During its first year of operation, the Turbosorp® system has consistently met or exceeded its performance target of = 95% SO2 removal. Figure 7 shows hourly measurements from January 2008.
On average, the Turbosorp® system reduced SO2 emissions from 3.69 lb/mmBtu to 0.14 lb/mmBtu during the month, resulting in a removal efficiency of 96.2%. Hourly average inlet SO2 rates ranged from 2.86 to 4.52 lb/mmBtu in January, and removal efficiencies greater than 99% were observed during a number of one-hour periods. The Turbosorp® system has shown an ability to achieve deep SO2 emission reductions with high-sulphur coals, consistent the design objective noted earlier. Tests conducted in October 2007 demonstrated 96% SO2 capture when the unit was firing coal with a sulphur content of 4.7 lb SO2/mmBtu, which is substantially greater than typical coal sulphur specifications for dry scrubbers.
The mercury removal performance of the system has also been commendable. Figure 8 summarises the results of mercury removal efficiency tests carried out between March and November 2007.
All 19 Hg measurements surpassed the 90% target. Moreover, 14 of the 19 tests were conducted without any activated carbon injection, and all of these exhibited > 90% removal efficiency.
The average coal-to-stack Hg removal efficiency measured during the 15 full-load tests shown in Figure 8 is = 96%, a more-than 94% reduction over the baseline Hg removal efficiency of 30% measured at AES Greenidge unit 4 in November 2004, prior to the installation of the multi-pollutant control system.
Table 3 summarises the SO3, HCl, and HF concentrations and removal efficiencies that have been measured at AES Greenidge unit 4 since the installation of the multi-pollutant control system.
As shown in Table 2, the Turbosorp® system exceeded its performance target for SO3 removal efficiency (= 95%) during guarantee testing on 2 May 2007, when the average SO3 concentration at the inlet to the Turbosorp® system was 26.5 ppmvd @ 3% O2, and the average SO3 removal efficiency was 97%. Since then SO3 removal efficiencies have varied considerably, owing largely to variations in SO3 concentrations at the Turbosorp® inlet, as illustrated in Table 3. Overall, however, installation of the Turbosorp® system has reduced the unit’s stack SO3 emissions to less than 1 ppmvd.
The Turbosorp® system demonstrated attainment of its performance target for HCl removal efficiency (= 95%) throughout its first year of operation.
HF concentrations at the stack have been below the method detection limit for all 14 tests performed to date.
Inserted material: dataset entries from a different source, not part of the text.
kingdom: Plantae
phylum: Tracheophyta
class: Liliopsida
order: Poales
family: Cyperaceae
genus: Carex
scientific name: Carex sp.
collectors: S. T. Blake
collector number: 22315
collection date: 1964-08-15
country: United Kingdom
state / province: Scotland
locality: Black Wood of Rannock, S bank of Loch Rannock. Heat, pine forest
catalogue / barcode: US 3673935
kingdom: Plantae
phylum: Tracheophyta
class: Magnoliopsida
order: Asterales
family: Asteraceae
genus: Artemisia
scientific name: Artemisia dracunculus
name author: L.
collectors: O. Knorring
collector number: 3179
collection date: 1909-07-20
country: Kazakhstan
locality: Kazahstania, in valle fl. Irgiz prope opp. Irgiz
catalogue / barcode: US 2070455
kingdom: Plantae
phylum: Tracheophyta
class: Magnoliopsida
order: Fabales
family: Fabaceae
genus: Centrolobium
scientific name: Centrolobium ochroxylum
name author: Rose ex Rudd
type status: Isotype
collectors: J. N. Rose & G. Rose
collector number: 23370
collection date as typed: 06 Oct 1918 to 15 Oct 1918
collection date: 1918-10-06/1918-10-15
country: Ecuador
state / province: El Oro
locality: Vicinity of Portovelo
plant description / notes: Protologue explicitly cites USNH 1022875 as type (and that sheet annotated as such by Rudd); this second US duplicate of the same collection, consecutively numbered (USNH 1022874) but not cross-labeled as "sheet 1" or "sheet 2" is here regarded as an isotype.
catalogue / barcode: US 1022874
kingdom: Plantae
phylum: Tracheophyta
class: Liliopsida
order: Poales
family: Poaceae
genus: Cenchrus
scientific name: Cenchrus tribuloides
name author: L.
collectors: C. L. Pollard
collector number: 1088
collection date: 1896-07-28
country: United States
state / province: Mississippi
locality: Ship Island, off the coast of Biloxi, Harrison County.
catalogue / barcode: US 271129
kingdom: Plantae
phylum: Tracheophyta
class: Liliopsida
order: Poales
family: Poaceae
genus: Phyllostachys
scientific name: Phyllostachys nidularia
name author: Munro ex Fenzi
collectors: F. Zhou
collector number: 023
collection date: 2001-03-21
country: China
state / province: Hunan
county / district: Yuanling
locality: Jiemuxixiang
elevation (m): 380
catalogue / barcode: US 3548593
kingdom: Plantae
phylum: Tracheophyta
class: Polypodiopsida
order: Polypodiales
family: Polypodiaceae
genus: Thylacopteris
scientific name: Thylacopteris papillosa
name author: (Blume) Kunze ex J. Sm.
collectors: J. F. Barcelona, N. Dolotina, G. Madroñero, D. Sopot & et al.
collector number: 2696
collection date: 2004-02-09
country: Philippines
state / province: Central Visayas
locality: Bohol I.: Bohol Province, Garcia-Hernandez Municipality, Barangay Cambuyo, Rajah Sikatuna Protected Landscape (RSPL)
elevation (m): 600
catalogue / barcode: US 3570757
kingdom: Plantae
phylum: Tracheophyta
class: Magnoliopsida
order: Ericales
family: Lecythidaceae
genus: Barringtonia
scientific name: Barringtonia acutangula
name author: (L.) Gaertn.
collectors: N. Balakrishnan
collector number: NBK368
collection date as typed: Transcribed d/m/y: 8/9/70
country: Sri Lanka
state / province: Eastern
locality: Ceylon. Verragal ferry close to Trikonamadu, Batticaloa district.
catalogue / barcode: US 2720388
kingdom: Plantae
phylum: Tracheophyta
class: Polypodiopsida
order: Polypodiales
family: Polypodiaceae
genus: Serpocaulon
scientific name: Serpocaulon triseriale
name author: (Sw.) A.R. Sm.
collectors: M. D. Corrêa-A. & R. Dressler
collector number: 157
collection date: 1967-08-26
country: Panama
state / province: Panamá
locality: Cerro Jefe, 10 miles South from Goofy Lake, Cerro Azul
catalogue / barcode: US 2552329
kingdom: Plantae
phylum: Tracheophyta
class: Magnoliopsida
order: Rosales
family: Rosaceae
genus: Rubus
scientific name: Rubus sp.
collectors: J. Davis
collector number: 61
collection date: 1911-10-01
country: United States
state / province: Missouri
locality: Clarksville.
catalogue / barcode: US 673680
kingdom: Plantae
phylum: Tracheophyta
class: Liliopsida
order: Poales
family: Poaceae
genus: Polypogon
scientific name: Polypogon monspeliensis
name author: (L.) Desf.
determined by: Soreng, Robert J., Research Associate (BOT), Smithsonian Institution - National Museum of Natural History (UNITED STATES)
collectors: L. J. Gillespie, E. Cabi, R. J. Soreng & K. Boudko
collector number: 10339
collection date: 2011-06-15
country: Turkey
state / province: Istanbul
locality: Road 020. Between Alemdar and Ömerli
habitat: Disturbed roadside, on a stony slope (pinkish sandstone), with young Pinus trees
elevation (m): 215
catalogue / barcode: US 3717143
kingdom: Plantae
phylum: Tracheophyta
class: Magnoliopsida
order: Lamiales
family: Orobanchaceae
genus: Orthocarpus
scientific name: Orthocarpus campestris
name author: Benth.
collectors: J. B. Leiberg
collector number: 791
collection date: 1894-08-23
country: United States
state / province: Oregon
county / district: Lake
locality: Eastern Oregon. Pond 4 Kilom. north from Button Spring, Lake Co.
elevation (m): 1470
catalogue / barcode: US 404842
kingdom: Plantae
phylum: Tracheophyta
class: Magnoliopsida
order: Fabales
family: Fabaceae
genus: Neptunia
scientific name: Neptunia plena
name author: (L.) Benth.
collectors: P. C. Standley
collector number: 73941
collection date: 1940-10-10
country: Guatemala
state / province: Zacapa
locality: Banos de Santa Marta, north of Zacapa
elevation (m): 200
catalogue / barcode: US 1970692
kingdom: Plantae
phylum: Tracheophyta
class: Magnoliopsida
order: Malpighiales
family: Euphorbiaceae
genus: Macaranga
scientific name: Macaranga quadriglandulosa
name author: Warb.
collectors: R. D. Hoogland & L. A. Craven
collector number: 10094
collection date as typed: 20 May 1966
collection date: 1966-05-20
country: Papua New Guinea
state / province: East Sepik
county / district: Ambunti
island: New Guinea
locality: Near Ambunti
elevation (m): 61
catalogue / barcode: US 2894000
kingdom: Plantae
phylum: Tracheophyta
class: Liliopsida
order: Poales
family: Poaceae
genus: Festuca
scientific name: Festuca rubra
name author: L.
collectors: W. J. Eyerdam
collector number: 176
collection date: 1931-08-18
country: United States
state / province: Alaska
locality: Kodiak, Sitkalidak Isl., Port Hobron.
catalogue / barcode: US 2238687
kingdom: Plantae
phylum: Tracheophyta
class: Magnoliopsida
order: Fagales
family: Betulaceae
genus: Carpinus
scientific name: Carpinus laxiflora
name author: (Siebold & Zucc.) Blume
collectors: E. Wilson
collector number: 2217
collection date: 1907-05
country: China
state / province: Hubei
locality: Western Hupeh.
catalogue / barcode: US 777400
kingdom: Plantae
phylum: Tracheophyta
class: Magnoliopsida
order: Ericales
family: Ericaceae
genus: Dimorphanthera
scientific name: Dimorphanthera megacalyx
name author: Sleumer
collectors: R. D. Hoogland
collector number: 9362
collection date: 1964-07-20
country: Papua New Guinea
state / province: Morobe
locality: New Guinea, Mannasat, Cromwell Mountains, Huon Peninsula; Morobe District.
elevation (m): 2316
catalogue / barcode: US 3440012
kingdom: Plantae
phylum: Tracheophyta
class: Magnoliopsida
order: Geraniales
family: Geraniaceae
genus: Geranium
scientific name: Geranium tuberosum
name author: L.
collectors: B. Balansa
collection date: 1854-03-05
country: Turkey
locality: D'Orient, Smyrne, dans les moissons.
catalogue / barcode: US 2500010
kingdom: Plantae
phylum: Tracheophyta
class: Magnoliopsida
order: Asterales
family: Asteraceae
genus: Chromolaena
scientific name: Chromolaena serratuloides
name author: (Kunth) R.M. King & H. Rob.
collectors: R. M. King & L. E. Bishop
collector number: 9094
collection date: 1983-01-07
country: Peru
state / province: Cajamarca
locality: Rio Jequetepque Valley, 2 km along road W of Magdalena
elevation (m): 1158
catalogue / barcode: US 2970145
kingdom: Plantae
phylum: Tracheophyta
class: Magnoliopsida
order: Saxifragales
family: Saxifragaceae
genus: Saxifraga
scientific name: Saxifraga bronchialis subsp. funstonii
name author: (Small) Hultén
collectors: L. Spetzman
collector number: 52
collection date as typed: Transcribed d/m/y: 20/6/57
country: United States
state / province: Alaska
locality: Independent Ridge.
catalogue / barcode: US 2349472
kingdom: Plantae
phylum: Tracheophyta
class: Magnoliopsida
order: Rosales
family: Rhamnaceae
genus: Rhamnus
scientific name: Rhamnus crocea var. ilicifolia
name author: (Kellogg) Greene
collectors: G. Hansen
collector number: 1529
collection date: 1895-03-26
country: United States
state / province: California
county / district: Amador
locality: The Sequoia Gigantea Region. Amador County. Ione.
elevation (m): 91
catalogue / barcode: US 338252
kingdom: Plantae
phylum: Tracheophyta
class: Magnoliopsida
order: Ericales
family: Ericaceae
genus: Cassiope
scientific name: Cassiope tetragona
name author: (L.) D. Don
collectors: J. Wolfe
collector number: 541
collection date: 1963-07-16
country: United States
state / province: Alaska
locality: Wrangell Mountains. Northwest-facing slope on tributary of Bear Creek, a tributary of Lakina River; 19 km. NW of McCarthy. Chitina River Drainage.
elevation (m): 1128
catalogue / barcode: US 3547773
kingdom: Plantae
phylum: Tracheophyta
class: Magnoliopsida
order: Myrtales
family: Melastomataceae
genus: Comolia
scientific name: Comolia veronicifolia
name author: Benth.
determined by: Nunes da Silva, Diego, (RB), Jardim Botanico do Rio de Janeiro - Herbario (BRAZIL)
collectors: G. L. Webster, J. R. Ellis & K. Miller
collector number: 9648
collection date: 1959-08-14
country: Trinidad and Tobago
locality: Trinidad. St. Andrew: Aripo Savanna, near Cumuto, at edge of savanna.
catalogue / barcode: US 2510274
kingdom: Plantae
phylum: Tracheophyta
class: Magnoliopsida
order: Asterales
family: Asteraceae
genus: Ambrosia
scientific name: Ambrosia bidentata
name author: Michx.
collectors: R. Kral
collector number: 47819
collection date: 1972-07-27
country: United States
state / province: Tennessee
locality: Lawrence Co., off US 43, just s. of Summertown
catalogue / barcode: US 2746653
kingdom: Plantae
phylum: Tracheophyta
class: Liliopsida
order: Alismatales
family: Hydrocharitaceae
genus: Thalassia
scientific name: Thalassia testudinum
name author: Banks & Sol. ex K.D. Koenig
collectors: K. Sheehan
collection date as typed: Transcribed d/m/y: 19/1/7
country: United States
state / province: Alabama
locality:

For five of these tests, the HF concentration measured at the inlet to the Turbosorp® system was also below the detection limit. The average HF concentration at the Turbosorp® inlet during the remaining nine tests was 1.45 ppmvd @ 3% O2, which is less than half the amount predicted from the coal fluorine analysis, and the average HF removal efficiency during these tests was > 86.9%. The disparity between the inlet HF concentration and coal fluorine content has not been resolved.
Finally, the particulate matter emission rate measured during 22 full-load tests between 28 March 2007 and 11 October 2007 was < 0.001 lb/mmBtu, which represents a more-than 98% reduction over the baseline full-load particulate matter emission rate of 0.063 lb/mmBtu measured in November 2004. The improvement in PM emissions has occurred in spite of the substantial increase in flue gas particulate loading brought about by the hydrated lime, reaction products, and high solid recycle rate in the Turbosorp® system. It results largely from the superior performance of the baghouse relative to the unit’s old ESP. In addition, the fluidised bed absorber is thought to promote agglomeration of fine particles, making them easier to capture in the downstream particulate collection equipment.